To better understand this, consider the following example:
function sum(items: seq<nat>) : (r:nat) {
if |items| == 0 then 0
else items[0] + sum(items[1..])
}
This recursively computes the sum of a sequence of unsigned integers
(nat
s). Using by method
, we can add an imperative implementation
like so:
function sum(items: seq<nat>) : (r:nat) {
if |items| == 0 then 0
else items[0] + sum(items[1..])
} by method {
r := 0;
var i : nat := |items|;
while i > 0
invariant r == sum(items[i..]) {
i := i - 1;
r := r + items[i];
} }
This uses a while
loop to implement the functional specification.
The key point is that Dafny automatically proves the imperative
version correctly implements the functional specification. Whilst
that is pretty amazing, Dafny does need help to do this: firstly, an
invariant
was needed to help Dafny match the loop and the recursive
specification at each step; secondly, to make this work, the loop must
traverse backwards through the sequence (which is perhaps not that
intuitive).
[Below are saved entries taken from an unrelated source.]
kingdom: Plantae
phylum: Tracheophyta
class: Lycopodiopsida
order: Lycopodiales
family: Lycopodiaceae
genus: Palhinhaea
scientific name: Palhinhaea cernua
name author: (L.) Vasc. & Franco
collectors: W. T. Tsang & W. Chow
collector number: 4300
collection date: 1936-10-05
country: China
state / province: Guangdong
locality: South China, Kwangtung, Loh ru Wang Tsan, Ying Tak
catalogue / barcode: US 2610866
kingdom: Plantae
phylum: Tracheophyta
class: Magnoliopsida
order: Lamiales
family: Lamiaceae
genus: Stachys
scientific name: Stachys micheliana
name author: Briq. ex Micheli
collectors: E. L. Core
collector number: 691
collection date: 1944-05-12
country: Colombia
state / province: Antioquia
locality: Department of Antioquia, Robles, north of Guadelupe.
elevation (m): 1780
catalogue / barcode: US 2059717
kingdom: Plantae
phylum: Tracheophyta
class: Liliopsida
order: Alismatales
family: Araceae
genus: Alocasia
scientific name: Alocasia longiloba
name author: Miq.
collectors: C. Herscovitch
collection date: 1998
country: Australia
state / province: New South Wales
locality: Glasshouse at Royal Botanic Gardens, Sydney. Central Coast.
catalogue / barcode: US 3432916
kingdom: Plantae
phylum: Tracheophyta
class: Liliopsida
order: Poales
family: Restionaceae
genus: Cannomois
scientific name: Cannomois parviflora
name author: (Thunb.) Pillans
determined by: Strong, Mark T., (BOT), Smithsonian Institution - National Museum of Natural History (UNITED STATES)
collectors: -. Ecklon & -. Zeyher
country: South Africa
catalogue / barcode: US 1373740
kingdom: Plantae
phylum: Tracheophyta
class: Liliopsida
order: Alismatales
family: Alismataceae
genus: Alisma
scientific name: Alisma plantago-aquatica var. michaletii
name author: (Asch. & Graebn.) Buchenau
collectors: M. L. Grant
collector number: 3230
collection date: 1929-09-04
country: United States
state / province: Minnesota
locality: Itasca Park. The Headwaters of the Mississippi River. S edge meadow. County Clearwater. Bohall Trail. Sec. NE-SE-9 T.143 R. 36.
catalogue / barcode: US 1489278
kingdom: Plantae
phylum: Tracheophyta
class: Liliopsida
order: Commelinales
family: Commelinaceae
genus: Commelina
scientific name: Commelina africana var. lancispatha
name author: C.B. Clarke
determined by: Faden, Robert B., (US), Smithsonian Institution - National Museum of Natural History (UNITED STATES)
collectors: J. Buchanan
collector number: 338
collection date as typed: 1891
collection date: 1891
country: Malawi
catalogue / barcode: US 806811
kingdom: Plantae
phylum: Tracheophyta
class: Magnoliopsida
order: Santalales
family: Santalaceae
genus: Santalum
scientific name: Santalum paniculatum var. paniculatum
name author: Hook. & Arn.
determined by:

However, having done this, we now know sum()
will not
exhaust the call stack at runtime on large inputs!
We can now see the final version of our FromBytes()
function from before:
function FromBytes(bytes:seq<u8>) : (r:nat) {
if |bytes| == 0 then 0
else
var last := |bytes| - 1;
var byte := bytes[last] as nat;
var msw := FromBytes(bytes[..last]);
(msw * 256) + byte
} by method {
r := 0;
for i := 0 to |bytes|
invariant r == FromBytes(bytes[..i]) {
var ith := bytes[i] as nat;
r := (r * 256) + ith;
LemmaFromBytes(bytes,i);
}
// Dafny needs help here :)
assert bytes[..|bytes|] == bytes;
// Done
return r;
}
The by method
implementation is similar to what we did for the
sum()
example, though Dafny requires slightly more hand-holding to
show the while
loop is equivalent to the recursive specification.
In particular, a lemma LemmaFromBytes()
is needed to help
reestablish the loop invariant (not shown). Regardless, the net
effect is the same — FromBytes()
no longer exhausts the call stack
on the official EVM test suite. That is a great result!
Conclusion
In languages like Dafny, a dichotomy exists between functional specifications and imperative implementations: Specifications must be functional so the underlying theorem prover can safely reason about them; on the other hand, algorithms are often more efficient when implemented using loops. The ability to seamlessly cross the divide between these two extremes is a unique feature of Dafny which (when the need arises) is compelling.